He acknowledged the affair left a lasting smear on his reputation.
'I would still dearly like to have my name cleared,' Coles said later.
'I have all the evidence, but I'll let it go ... I've got heaps of evidence, but to do it (re-open the case) I've got to open up a whole hornet's nest and I don't want to damage the Olympic movement.'
After representing Australia as a canoeist at the 1960, 1964 and 1968 Olympics, Coles turned to sports administration.
In 1980, the federal government led by Malcolm Fraser pressured the Australian Olympic Federation to support a US-led boycott of the Moscow Games in retaliation for the USSR's invasion of Afghanistan.
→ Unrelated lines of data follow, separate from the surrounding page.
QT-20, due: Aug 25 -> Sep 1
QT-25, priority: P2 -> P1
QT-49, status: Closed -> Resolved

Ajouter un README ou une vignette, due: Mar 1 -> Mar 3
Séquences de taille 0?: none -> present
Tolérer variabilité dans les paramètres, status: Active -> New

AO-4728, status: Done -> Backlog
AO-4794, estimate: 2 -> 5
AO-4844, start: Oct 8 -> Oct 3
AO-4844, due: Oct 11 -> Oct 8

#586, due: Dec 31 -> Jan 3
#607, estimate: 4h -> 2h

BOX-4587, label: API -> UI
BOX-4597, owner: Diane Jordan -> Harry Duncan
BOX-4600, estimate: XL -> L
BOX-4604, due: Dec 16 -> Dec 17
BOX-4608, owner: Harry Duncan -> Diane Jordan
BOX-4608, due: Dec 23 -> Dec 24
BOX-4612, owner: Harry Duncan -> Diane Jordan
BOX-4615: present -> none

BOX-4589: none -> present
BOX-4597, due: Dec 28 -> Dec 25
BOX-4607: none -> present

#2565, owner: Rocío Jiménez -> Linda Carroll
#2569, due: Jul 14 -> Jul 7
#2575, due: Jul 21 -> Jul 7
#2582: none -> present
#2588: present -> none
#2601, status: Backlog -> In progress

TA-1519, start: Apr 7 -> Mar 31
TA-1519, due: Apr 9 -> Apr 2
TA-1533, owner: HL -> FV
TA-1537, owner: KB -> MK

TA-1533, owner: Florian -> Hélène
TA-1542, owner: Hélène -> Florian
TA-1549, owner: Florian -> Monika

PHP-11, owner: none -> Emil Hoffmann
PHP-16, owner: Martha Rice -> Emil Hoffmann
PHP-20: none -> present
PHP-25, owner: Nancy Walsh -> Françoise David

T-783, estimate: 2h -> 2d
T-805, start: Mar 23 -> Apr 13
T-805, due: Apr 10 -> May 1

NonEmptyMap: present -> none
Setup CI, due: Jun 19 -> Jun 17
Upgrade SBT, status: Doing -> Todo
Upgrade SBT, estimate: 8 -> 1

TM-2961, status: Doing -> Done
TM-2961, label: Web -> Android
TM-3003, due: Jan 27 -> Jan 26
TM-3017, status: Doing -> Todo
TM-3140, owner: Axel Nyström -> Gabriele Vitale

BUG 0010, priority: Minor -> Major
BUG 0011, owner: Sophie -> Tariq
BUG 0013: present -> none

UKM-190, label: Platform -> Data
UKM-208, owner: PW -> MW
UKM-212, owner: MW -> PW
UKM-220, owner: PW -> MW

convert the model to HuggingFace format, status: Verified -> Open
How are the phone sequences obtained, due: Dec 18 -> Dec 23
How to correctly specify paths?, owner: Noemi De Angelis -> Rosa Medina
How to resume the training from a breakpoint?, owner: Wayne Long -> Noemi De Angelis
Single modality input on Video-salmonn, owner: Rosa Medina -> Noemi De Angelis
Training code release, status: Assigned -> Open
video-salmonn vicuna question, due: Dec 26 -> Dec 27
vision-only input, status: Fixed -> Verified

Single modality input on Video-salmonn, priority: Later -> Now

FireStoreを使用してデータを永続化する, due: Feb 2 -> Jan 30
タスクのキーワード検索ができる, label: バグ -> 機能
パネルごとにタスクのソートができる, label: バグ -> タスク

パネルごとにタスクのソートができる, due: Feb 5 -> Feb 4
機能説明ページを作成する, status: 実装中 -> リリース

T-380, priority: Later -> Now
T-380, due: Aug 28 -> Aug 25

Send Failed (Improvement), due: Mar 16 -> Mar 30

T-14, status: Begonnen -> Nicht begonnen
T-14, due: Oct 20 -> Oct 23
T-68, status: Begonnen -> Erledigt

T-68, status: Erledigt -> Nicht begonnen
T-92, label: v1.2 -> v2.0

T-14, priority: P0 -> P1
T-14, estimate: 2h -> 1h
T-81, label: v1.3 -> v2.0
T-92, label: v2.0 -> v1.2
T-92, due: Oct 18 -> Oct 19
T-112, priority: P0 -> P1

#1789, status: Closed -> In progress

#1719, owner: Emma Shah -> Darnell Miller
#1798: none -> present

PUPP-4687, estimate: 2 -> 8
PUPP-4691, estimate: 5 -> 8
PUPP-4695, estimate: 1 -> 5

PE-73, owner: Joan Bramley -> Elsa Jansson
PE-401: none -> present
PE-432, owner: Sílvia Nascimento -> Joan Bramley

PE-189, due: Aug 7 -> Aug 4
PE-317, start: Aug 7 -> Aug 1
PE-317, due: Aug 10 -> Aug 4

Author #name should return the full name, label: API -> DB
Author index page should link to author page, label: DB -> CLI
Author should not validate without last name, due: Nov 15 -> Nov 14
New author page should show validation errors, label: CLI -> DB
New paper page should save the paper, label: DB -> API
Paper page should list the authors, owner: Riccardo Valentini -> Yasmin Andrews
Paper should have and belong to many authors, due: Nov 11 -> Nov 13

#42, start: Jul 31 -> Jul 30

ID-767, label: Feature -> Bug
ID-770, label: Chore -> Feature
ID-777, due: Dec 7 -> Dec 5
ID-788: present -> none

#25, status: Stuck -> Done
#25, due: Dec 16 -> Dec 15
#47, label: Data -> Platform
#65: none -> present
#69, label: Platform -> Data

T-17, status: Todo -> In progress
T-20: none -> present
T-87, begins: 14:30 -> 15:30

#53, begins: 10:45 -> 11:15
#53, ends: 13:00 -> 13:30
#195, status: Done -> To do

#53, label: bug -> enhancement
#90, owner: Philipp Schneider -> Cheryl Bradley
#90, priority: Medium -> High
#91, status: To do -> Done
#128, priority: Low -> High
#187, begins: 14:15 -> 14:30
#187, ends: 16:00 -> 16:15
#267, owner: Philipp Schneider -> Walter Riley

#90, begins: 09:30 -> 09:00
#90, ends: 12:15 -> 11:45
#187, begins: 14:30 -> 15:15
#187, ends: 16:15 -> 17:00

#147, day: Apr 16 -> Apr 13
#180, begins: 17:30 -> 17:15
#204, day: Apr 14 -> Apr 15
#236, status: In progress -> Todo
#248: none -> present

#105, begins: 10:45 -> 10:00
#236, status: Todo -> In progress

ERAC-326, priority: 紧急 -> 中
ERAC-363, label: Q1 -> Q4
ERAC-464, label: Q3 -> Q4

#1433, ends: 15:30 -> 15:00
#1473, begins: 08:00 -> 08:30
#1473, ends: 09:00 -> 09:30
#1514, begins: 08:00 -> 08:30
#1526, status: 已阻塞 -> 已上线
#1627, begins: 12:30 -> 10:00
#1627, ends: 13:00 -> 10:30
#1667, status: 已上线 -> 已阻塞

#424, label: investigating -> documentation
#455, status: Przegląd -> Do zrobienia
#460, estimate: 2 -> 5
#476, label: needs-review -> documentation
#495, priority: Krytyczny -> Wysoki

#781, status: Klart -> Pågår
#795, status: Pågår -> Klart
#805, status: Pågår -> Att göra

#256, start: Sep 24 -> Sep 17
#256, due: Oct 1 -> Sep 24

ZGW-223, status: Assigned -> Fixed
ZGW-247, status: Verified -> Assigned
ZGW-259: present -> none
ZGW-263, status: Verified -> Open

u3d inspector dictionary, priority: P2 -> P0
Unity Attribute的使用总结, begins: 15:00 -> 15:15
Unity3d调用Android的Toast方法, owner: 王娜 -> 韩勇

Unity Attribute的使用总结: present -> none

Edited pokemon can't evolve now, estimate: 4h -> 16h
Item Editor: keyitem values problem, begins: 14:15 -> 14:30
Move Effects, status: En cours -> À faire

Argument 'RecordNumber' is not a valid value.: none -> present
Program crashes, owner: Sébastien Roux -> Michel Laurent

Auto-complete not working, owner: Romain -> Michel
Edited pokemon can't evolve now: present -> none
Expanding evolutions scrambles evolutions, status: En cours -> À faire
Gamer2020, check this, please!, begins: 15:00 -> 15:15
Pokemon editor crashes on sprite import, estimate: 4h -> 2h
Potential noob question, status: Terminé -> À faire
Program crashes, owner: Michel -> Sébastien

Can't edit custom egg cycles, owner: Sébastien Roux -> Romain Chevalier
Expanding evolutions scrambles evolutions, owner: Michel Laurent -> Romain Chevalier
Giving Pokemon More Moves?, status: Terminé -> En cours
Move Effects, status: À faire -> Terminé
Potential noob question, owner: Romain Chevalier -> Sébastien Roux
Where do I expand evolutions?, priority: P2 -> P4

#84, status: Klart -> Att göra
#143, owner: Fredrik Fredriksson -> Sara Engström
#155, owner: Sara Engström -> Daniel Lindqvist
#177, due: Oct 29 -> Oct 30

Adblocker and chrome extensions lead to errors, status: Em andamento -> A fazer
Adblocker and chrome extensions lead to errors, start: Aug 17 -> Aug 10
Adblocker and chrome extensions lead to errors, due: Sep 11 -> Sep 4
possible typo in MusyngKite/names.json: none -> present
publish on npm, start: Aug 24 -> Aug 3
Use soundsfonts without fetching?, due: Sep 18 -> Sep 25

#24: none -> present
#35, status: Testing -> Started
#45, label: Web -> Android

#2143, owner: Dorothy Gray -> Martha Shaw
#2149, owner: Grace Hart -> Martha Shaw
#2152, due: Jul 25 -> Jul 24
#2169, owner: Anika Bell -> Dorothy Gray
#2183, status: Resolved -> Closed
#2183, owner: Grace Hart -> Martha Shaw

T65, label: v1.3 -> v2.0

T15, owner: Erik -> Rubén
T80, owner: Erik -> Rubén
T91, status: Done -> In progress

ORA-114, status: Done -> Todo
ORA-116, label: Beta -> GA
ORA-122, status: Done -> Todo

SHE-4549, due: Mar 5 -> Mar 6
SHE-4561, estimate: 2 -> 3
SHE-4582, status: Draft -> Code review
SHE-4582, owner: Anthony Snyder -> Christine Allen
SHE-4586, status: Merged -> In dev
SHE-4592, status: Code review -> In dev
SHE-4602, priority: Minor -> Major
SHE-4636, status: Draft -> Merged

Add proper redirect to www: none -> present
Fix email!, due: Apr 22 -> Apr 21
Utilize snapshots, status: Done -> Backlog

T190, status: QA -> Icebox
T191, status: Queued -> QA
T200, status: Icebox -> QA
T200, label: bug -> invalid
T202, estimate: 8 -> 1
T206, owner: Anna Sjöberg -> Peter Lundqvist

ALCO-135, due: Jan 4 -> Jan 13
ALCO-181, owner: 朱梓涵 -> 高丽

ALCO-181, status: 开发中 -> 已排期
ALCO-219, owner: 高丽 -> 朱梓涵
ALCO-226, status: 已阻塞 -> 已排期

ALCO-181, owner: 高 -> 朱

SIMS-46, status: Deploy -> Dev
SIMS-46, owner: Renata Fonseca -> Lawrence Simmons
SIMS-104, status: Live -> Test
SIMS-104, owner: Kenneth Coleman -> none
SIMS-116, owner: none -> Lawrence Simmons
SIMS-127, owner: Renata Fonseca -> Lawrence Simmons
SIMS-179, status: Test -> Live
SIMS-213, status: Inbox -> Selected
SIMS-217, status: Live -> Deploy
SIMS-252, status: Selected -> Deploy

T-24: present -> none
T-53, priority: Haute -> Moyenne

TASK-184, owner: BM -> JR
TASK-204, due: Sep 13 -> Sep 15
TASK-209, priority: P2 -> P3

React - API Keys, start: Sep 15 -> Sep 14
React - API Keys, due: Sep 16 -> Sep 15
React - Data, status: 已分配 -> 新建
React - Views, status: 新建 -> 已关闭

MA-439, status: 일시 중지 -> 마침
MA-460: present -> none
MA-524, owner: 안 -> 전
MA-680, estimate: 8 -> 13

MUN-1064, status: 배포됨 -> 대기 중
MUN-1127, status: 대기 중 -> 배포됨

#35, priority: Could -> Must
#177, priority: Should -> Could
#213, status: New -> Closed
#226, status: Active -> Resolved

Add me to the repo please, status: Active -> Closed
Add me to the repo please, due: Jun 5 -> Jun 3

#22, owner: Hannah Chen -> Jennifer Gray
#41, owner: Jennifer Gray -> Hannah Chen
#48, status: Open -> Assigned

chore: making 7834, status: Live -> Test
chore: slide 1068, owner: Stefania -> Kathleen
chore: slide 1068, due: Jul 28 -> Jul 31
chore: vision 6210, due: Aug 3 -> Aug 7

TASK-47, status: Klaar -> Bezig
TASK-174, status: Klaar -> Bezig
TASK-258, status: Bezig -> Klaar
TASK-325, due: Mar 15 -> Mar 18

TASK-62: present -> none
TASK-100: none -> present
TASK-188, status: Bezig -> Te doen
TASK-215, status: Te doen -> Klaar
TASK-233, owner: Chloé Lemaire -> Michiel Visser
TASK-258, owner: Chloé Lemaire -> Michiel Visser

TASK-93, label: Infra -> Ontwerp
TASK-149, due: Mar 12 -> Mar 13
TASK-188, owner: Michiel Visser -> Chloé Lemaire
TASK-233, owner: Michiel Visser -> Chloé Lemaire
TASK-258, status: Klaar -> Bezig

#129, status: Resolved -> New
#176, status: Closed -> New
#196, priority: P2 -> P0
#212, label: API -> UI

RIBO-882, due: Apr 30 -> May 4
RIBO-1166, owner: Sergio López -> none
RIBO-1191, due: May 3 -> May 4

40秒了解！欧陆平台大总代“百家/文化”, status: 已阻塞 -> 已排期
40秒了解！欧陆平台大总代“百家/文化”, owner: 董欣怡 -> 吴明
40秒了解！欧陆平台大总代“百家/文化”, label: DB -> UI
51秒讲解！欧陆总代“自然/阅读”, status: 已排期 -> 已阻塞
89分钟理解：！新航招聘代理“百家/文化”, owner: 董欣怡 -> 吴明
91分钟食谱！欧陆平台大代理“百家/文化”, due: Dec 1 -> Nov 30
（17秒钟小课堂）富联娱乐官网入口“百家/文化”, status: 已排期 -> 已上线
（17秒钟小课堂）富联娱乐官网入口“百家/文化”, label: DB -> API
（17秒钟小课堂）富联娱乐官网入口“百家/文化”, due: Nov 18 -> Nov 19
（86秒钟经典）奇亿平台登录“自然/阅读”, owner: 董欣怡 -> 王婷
Coles was among those who stood firm, ensuring Australia would continue its proud record of competing at every Summer Olympics.
'Phil Coles was a man who always cared about the athletes in all his different functions,' IOC president Thomas Bach said on Saturday in a statement.
'Their interests were always in his mind and in his heart.
'He was key to getting an Australian Olympic Team to the Olympic Games Moscow 1980 against all requests for a boycott.
'It made him proud for the rest of his life to have led these athletes into the Olympic Stadium.
'His love for the Olympic Games was at the centre of his life.'
After failed bids by Brisbane for the 1992 Olympics and Melbourne for 1996, Coles paid a central role in swaying his fellow IOC members to - narrowly - choose Sydney over favourite Beijing as the 2000 host city.
The Sydney Olympics were widely regarded as among the greatest ever staged, although Coles was mostly sidelined at Games-time, his reputation having taken a battering from the Salt Lake affair.
'It was hard work,' Coles told News Corp in 2012 of the bid process.
'More than 60 per cent of the IOC members had never been to Australia at the time and had we not been able to bring those people out to Sydney, we would not have won those Games.
'That was our ace in the hole, being able to show the delegates how beautiful Sydney is.'
Australian Olympic Committee (AOC) president Ian Chesterman joined the tributes to Coles, who died on Saturday, as a man whose 'service to Australian sport was immense'.
'Phil's passing, after a lifetime in sport, is a sad day for the Olympic movement and for many involved in the wider sports community in Australia,' Chesterman said in a statement.
'I was particularly pleased to see Phil at the Tokyo Olympics at the canoe events; a chance for him to return to one of his host cities of his three Olympic Games as an athlete, and one that was obviously very important to him.
'He greatly enjoyed the opportunity to watch the current-day competitors, the athletes being at the heart of his long service to the Olympic movement.'
Coles served as an IOC member from 1982-2011.
He joined the AOC executive board in 1973 and was a foundation member of the board of the Oceania National Olympic Committees (ONOC).
He was appointed a Member of the Order of Australia in the 1983 Queen's Birthday Honours 'for service to sport' and was inducted into the Sport Australia Hall of Fame in 1993.